Per contenere la Cina sul fronte tecnologico, il dipartimento del Commercio degli Stati Uniti ha presentato l’ultima di una lunga serie di misure: ulteriori restrizioni alle vendite di microchip a Huawei e alle sue controllate. Con questa mossa l’Ufficio dell’Industria e della sicurezza (Bis) del dipartimento ha inferto un duro colpo al campione tecnologico cinese.

Il Bis ha deciso che, oltre alle restrizioni sulle vendite dirette a Huawei, avrebbe richiesto anche all’azienda di fare domanda per la licenza d’acquisto di semiconduttori che sono “il prodotto diretto della progettazione e della tecnologia statunitensi”.

I semiconduttori sono fondamentali per la filiera di Huawei e sono anche una delle ultime strettoie che limitano le ambizioni tecnologiche della Cina, dal momento che la capacità del paese di produrli in massa si limita ad appena qualche azienda. Quindi l’ultima manovra legale ha come bersaglio in particolare il produttore taiwanese di semiconduttori Tsmc, che vale più del 50 per cento delle vendite globali. L’azienda si è spostata al centro del confronto tra Stati Uniti e Cina, poiché Huawei necessita di microchip altamente performanti per realizzare le sue ambizioni 5G.

Per anni l’argomento più convincente di Huawei è stato che può fornire prodotti di alta qualità in modo rapido e a basso costo. Ora questo è diventato molto più difficile per l’azienda. Tutte le implicazioni della decisione del Bis americano non sono ancora chiare.

La Cina è un concorrente economico che sta uscendo dalla prima fase della pandemia prima degli altri a causa della natura autoritaria del suo regime e anche del suo alto grado di digitalizzazione (che è alla base dei sistemi di sorveglianza usati dal governo).

La reazione di Pechino

La leadership cinese ha annunciato i primi pacchetti di stimolo per compensare le perdite economiche causate dal lockdown, mettendo al centro di queste misure il lancio del 5G e la costruzione dei data center.
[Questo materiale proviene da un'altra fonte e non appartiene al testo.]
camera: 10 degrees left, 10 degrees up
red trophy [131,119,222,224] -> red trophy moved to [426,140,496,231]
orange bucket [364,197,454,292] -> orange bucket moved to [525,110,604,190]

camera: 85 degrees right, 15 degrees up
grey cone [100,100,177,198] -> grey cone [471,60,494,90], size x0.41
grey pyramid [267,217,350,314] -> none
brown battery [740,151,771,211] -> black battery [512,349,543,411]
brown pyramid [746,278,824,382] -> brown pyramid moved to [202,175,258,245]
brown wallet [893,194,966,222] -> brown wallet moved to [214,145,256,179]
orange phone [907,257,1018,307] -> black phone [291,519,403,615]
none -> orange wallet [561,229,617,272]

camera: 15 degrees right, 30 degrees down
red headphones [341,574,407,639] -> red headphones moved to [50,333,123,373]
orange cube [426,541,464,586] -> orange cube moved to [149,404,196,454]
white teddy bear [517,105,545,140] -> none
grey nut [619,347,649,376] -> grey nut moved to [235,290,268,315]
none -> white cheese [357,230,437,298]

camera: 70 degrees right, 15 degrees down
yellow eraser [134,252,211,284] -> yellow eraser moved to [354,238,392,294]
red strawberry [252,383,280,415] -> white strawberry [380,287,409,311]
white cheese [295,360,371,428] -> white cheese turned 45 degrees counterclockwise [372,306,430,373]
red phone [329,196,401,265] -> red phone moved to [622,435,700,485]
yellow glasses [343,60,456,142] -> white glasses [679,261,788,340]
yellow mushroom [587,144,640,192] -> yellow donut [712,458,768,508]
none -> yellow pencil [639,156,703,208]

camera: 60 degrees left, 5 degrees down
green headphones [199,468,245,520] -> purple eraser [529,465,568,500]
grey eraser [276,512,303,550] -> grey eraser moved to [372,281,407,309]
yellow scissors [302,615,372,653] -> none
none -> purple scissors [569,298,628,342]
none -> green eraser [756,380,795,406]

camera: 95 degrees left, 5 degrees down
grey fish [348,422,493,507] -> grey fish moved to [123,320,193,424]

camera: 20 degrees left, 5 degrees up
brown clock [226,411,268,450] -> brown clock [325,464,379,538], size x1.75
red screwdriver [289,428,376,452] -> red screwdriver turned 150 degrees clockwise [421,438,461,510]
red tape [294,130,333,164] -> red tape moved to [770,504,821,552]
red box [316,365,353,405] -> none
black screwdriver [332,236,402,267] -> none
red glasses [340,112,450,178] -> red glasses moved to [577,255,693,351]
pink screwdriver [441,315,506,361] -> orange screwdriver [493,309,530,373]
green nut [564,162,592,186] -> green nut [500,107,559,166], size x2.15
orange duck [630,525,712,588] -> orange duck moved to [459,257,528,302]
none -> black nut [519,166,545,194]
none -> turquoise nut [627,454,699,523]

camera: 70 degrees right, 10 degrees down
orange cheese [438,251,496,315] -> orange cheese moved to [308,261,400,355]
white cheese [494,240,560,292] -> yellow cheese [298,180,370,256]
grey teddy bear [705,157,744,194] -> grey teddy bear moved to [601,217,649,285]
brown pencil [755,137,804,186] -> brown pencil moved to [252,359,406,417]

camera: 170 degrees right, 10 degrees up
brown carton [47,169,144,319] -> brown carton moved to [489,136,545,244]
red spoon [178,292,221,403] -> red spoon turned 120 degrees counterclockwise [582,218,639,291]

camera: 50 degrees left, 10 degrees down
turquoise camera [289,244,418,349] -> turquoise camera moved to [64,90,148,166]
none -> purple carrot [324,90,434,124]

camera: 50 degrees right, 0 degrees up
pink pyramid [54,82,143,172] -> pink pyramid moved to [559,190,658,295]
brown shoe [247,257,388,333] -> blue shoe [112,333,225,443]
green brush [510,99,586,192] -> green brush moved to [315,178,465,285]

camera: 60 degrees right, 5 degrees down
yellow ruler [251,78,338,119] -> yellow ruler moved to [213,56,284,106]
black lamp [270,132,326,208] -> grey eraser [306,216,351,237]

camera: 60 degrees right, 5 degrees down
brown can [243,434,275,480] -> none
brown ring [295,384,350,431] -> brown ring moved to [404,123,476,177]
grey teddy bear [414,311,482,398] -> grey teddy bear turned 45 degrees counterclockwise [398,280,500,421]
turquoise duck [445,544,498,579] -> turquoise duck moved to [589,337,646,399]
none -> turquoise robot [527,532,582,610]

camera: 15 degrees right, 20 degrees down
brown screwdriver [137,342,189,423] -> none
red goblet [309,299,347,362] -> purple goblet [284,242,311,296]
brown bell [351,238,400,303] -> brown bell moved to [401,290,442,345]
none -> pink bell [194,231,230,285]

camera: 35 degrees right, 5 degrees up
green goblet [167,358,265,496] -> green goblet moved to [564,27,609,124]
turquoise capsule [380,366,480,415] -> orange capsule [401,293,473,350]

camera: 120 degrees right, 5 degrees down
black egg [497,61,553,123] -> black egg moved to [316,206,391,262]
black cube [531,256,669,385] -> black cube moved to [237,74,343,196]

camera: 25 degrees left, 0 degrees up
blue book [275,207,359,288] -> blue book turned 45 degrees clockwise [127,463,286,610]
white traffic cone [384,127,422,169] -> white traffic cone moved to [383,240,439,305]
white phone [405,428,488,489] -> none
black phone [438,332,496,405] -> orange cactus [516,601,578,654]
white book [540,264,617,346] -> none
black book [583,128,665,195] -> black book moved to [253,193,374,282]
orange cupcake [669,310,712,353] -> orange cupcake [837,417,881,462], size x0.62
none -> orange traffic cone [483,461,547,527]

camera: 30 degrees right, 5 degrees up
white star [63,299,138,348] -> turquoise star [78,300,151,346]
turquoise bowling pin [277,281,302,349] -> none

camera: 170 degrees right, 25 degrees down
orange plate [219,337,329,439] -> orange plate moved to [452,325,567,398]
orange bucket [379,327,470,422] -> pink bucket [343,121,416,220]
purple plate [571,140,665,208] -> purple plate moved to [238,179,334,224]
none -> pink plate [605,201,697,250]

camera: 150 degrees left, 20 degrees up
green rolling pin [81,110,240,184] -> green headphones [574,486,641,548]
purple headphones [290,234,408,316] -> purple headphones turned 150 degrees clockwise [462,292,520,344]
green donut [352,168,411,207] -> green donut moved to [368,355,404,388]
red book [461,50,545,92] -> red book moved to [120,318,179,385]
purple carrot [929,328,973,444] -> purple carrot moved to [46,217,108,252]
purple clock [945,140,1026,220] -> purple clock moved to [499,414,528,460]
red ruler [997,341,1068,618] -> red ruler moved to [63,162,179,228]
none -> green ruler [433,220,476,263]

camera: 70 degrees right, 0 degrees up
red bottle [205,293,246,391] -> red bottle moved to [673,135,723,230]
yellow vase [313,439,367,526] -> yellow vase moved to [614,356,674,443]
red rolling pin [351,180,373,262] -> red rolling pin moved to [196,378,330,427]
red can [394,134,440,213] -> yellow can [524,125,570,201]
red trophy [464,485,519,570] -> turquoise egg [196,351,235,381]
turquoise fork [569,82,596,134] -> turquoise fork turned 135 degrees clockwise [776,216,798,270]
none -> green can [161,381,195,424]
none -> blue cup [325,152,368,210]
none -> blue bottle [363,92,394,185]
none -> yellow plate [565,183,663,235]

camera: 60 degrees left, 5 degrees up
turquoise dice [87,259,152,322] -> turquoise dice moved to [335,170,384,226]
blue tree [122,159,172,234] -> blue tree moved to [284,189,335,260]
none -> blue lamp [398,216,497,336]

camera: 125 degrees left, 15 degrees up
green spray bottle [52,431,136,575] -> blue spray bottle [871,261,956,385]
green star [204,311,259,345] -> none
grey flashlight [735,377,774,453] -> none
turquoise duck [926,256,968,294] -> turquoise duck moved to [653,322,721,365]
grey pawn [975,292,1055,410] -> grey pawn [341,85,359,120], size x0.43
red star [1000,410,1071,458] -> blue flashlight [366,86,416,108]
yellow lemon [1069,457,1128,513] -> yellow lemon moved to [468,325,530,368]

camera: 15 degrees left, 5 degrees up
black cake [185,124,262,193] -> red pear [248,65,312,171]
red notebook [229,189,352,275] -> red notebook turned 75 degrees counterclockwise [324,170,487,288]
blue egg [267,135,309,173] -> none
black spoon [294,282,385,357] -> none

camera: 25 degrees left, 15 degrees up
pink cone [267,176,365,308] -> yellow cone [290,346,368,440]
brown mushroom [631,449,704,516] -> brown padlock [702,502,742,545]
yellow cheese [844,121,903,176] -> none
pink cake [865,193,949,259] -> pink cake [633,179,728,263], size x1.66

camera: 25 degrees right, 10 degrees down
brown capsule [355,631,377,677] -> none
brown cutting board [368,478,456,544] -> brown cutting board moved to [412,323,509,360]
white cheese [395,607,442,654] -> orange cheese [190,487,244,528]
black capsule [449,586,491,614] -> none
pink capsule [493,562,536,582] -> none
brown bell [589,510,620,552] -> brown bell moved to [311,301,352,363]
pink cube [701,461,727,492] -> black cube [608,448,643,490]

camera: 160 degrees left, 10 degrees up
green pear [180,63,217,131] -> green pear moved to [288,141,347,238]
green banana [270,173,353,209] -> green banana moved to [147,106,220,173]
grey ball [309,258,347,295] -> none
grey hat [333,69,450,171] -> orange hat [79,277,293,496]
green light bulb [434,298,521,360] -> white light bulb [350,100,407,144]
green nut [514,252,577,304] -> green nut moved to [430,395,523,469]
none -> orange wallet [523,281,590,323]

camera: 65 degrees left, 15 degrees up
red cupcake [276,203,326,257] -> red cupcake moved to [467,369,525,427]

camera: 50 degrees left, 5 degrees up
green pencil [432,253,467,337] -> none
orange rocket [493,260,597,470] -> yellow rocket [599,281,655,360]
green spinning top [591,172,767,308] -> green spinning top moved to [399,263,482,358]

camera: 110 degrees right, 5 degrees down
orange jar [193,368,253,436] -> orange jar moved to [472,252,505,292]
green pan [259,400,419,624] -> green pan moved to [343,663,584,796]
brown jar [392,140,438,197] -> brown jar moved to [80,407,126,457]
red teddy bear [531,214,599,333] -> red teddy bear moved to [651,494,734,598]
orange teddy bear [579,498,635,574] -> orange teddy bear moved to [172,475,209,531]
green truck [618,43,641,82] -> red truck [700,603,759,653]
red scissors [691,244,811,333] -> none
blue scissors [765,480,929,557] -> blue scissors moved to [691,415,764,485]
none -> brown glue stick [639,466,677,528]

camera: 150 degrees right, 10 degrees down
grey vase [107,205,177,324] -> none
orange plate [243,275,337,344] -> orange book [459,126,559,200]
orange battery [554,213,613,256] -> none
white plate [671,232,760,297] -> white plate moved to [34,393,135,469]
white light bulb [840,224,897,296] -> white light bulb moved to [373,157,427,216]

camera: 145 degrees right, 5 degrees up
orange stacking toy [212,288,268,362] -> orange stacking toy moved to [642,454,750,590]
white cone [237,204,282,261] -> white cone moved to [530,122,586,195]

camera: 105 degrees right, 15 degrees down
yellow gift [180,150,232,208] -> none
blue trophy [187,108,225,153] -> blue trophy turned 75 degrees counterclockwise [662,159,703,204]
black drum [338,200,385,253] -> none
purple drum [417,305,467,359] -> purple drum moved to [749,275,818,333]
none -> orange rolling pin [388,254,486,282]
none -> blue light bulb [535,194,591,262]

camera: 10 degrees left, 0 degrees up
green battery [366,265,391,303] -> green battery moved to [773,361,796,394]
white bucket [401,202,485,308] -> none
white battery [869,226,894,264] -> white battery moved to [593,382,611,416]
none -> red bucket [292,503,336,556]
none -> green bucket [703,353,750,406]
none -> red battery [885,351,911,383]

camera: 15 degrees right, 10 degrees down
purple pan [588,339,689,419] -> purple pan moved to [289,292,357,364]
L’introduzione a livello nazionale del 5G con fino a 600.000 stazioni base - annunciata a fine marzo - potrebbe dare alle aziende cinesi un enorme vantaggio competitivo sui loro rivali nella spinta a digitalizzare l’economia. La Cina ha anche deciso che spenderà 1400 miliardi di dollari per potenziare il settore tecnologico nei prossimi cinque anni.

Huawei si aspettava da tempo un deterioramento delle relazioni tra Stati Uniti e Cina e quasi certamente ha una scorta significativa delle forniture più critiche ma, nei rapidi cicli di innovazione del settore tecnologico, queste sono utili solo per un periodo limitato di tempo. E non è chiaro quanto dureranno le forniture o quanto velocemente le aziende cinesi saranno in grado di fornire soluzioni locali al problema.

L’ultima mossa del Bis renderà Huawei meno internazionale e più cinese. L’azienda dovrà dare la priorità all’enorme mercato domestico 5G, anche a scapito dei clienti di altri luoghi. Di conseguenza, la capacità di Huawei di adempiere ai contratti è diventata un’altra considerazione importante per gli operatori e i governi europei, nel momento in cui decidono la composizione della loro nuova infrastruttura di rete.

Affidarsi a Huawei è diventata una scommessa rischiosa non solo in termini politici e di sicurezza, ma anche dal punto di vista economico.